### Passage du texte
===

Sur les 271 782 habitants de Strasbourg, seuls 109 sont inscrits à LaPrimaire.org, soit 0,04%. C’est peu mais il en faudrait plus pour décourager Thibauld Favre et David Guez, les deux cofondateurs de ce site qui ambitionne de propulser un candidat issu de la société civile à l’élection présidentielle de mai 2017. Devant 150 personnes jeudi soir à la Maison des Associations, ils ont répondu aux mille questions du public : est-ce qu’il y a un programme, est-ce que vous allez vous présenter, vous deviendrez un parti politique comme les autres, comment allez-vous échapper aux tentatives de récupérations, etc.
Après des mois de décembre et de janvier particulièrement remplis par des rencontres de ce type à Lyon, Nantes, Marseille, Bordeaux… David Guez commence à bien connaître le profil des participants :
« À chaque fois, l’audience est composée pour 2/3 de déçus de la politique, des anciens encartés dans un mouvement politique qui n’y ont pas trouvé leur compte ou qui ont tenté les mouvements comme Nouvelle Donne ou Nous Citoyens, et d’1/3 de curieux. »
Une salle déjà proche de la politique locale
Et effectivement, de nombreux Strasbourgeois parmi ceux qui se sont déplacés jeudi soir étaient des habitués de la politique locale ou au moins des observateurs attentifs. Certains élus étaient même présents tels Éric Senet, conseiller municipal (sans étiquette mais élu sur une liste « Les Républicains ») de Strasbourg ou Valérie Wackermann, conseillère municipale (PS) de Lingolsheim. Mais tous étaient très curieux. Une plate-forme sur Internet pourrait-elle vraiment apporter une solution à l’actuelle misère démocratique ?
Éric Senet en doute :
« J’ai rencontré Nicolas Sarkozy la semaine dernière, et j’ai bien vu à quel point il fallait être préparé pour se présenter à une élection présidentielle. »
Valérie Wackermann espère de son côté que LaPrimaire.org permettra de ramener une partie des citoyens vers la politique. Car elle partage le constat, terrible, sur lequel s’appuient Thibauld Favre et David Guez : 85% des Français n’ont plus confiance dans la politique pour régler leurs problèmes.
Devant une assistance attentive, ils déroulent leurs concepts : une interface de tchat dotée d’un puissant algorithme, des systèmes de votes multiples, dit d’approbation à plusieurs étapes et qui devraient permettre de faire émerger une dizaine de candidats en septembre pour en soutenir un seul au final en novembre.
Les bonnes blagues de Thibauld Favre
Ce dernier bénéficiera de 500 parrainages d’élus et d’une cagnotte, abondée par des dons, pour mener sa campagne. Face aux quelques 22 millions d’euros que vont dépenser chaque parti, n’est-ce pas perdu d’avance, demande une personne dans l’assistance ? Thibauld Favre, qui veut faire de la politique avec le sourire, a toujours une bonne blague :
« On n’aura sûrement jamais cette somme. Mais elle sera dépensée par les partis pour convaincre les gens de voter pour des candidats dont ils n’ont pas envie ! De notre côté, nous aurons un candidat nouveau et l’enthousiasme sera de notre côté. »

===

### Problème à traiter
Dans le passage sur LaPrimaire.org, combien de personnes étaient présentes jeudi soir à la Maison des Associations ? Ces données proviennent d'une autre source que le passage.

### Données fournies
===

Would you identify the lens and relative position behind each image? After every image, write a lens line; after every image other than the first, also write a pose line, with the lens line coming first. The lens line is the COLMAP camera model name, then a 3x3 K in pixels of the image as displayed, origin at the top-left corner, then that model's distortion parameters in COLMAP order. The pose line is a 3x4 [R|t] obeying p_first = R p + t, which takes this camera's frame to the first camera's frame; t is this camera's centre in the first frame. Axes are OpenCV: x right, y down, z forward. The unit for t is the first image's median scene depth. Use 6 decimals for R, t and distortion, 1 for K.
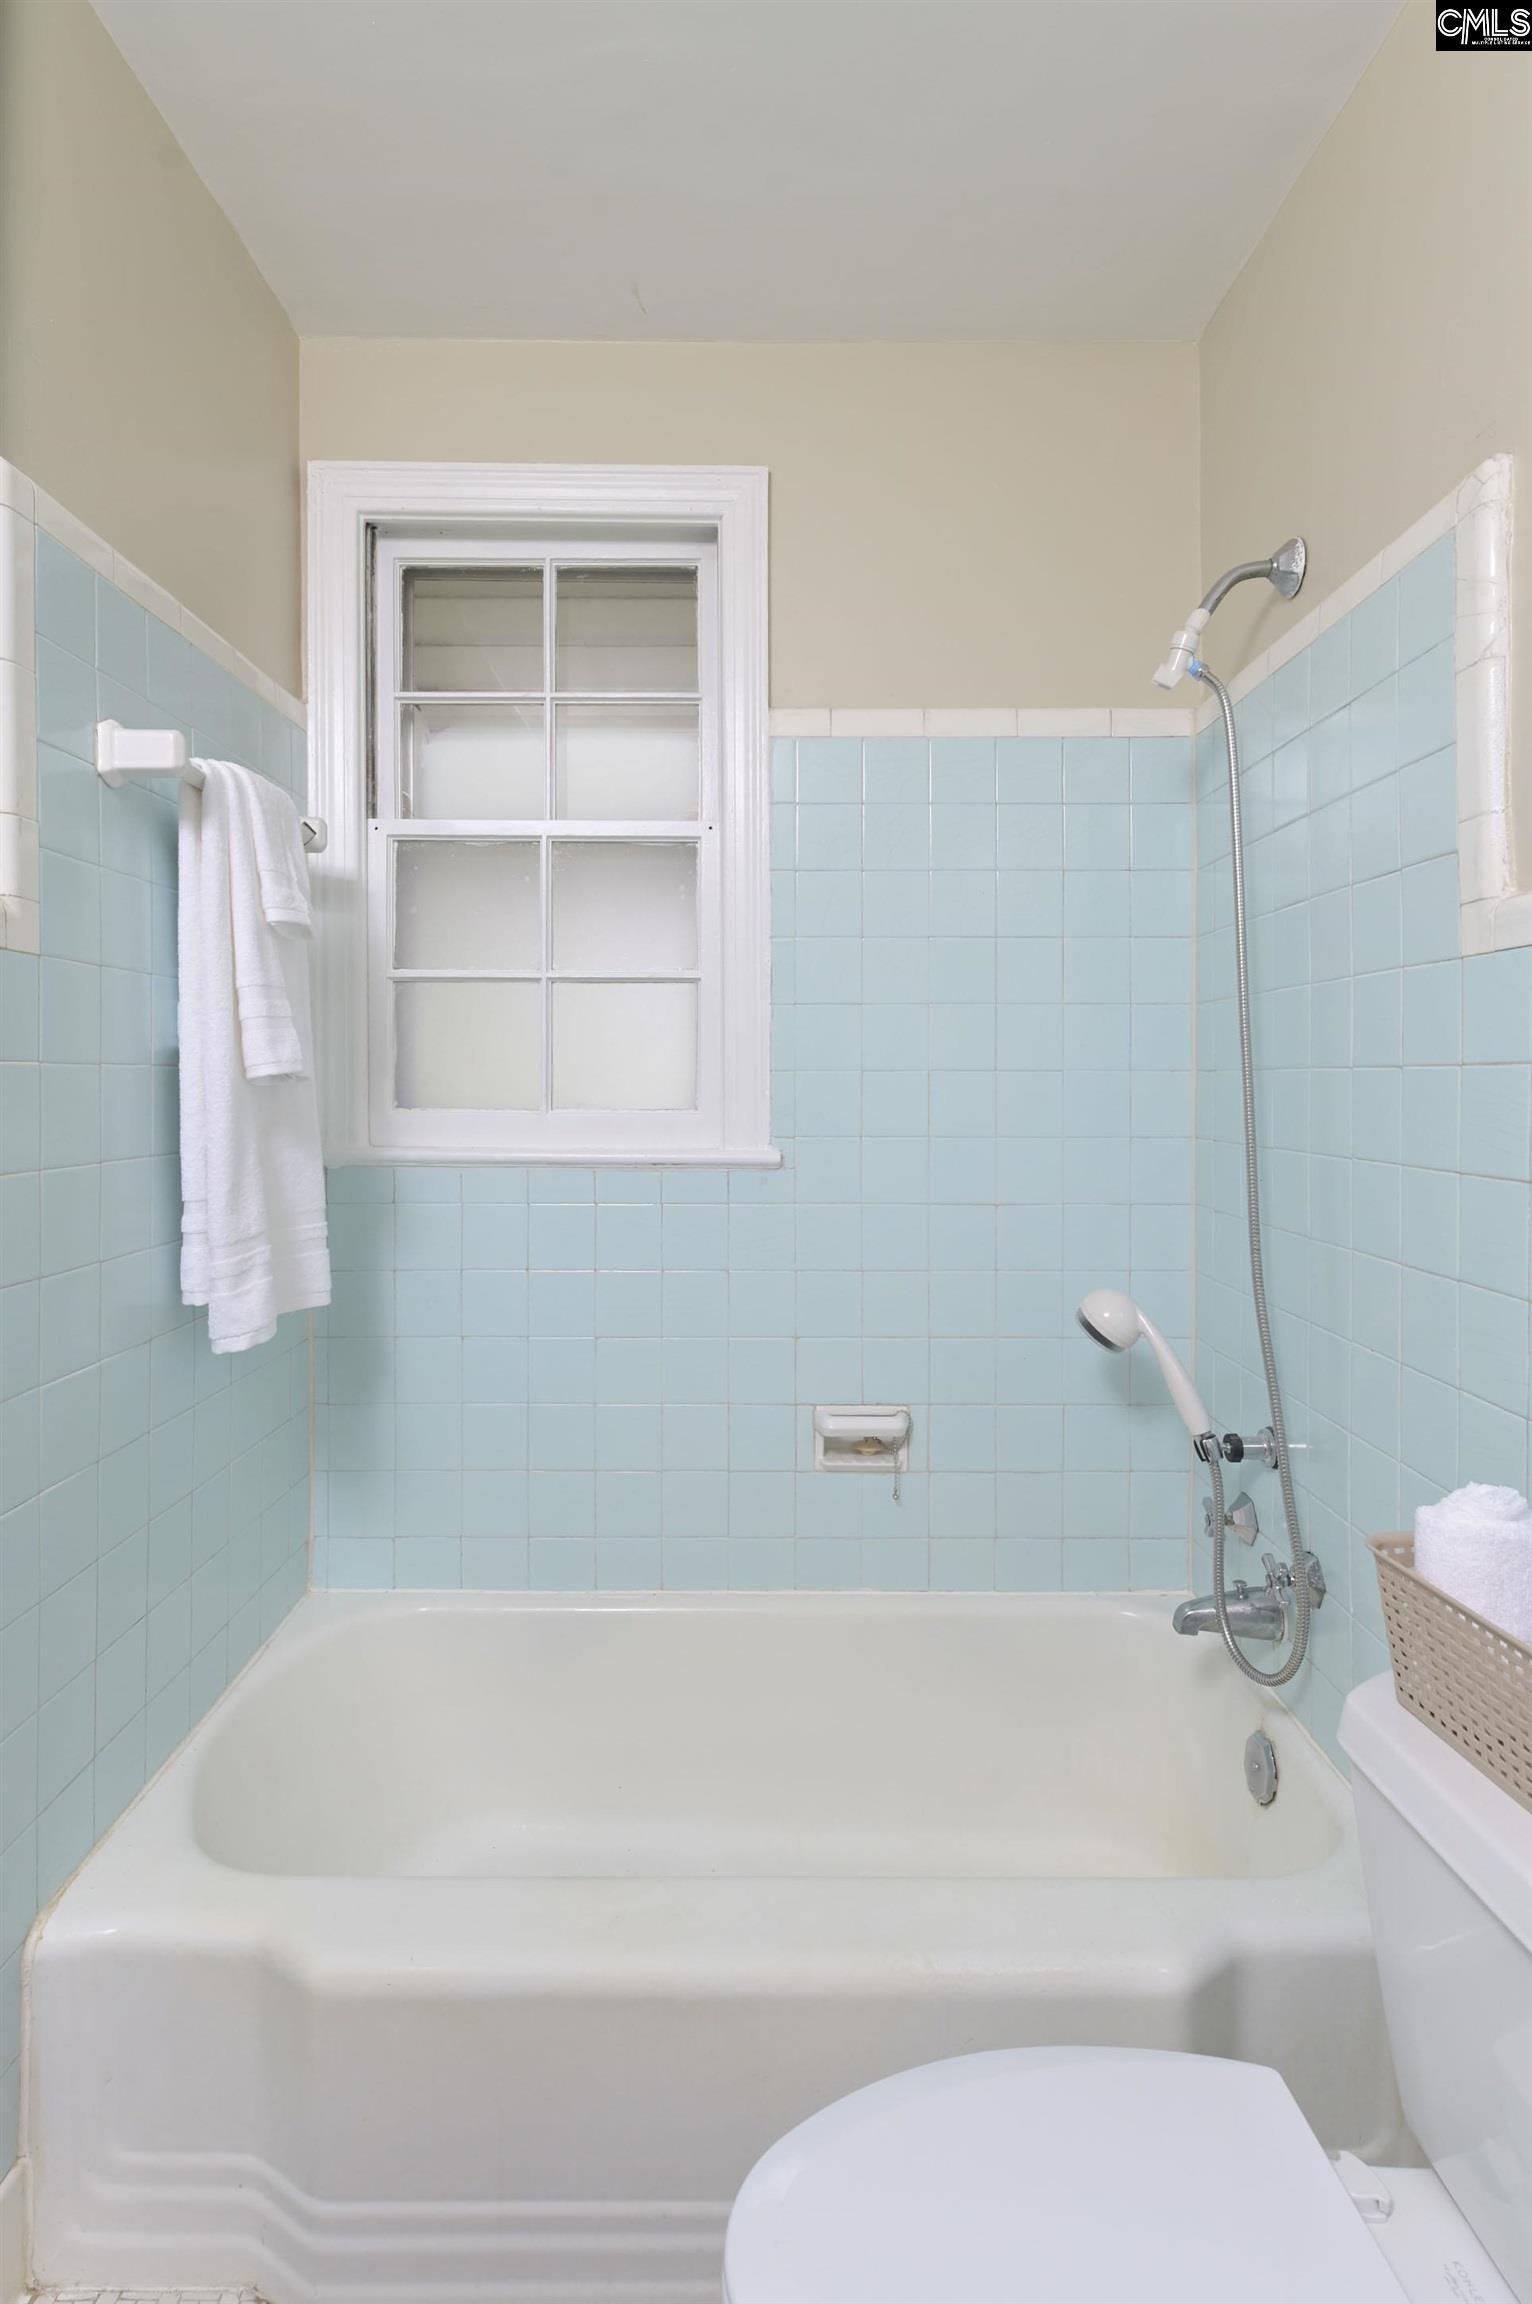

===

### Résultat de l'exercice
150 personnes.